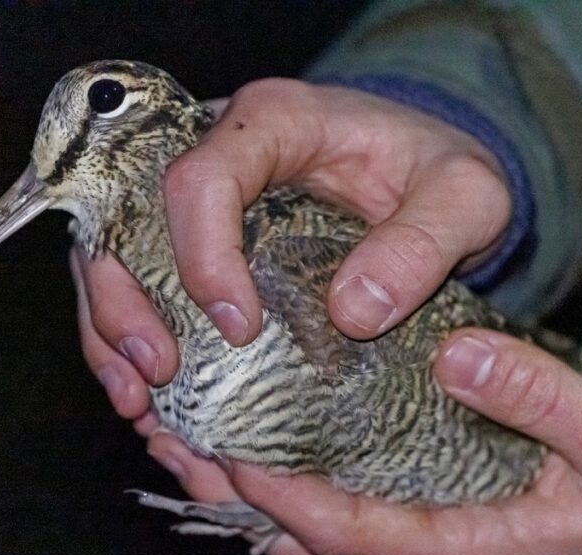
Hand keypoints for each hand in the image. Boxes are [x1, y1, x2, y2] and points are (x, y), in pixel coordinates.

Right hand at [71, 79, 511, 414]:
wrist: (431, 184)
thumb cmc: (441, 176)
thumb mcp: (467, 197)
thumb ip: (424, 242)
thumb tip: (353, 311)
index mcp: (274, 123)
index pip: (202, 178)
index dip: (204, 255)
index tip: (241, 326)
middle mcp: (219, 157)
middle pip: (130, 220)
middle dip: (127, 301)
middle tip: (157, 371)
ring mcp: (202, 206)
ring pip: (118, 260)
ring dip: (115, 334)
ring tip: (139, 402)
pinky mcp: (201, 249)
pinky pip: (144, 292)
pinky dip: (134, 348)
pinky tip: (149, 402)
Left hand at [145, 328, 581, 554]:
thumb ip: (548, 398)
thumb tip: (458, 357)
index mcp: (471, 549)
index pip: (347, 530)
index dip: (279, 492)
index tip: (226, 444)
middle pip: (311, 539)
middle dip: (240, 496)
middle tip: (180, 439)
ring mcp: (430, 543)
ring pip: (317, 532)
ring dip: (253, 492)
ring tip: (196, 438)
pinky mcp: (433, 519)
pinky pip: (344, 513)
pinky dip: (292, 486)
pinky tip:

┄┄┄┄┄┄┄┄┄┄┄┄┄┄┄┄┄┄┄┄

Exercise description>
Your answer should consist only of the lines from the one with "thumb ip: (424, 242)" through the end of the data above, reproduced exactly.

Output of the exercise>
thumb ip: (424, 242)
thumb tip: (353, 311)
index mcp: (274, 123)
index pip: (202, 178)
index dip: (204, 255)
index tip: (241, 326)
middle mcp: (219, 157)
middle pip: (130, 220)
middle dip: (127, 301)
middle tip: (157, 371)
ring mcp: (202, 206)
ring pip: (118, 260)
ring dip: (115, 334)
ring tip: (139, 402)
pinky mcp: (201, 249)
pinky pip: (144, 292)
pinky dip: (134, 348)
pinky tip: (149, 402)
Left hand at [145, 328, 581, 554]:
thumb ip: (548, 398)
thumb tip: (458, 357)
index mcp: (471, 549)
index pip: (347, 530)
index dip: (279, 492)
index tip: (226, 444)
middle pip: (311, 539)
middle dip: (240, 496)
middle tip: (180, 439)
ring mcp: (430, 543)
ring pip: (317, 532)
ring dip: (253, 492)
ring tip: (196, 438)
pinky mcp: (433, 519)
pinky pip: (344, 513)
pinky dip: (292, 486)
pinky tip:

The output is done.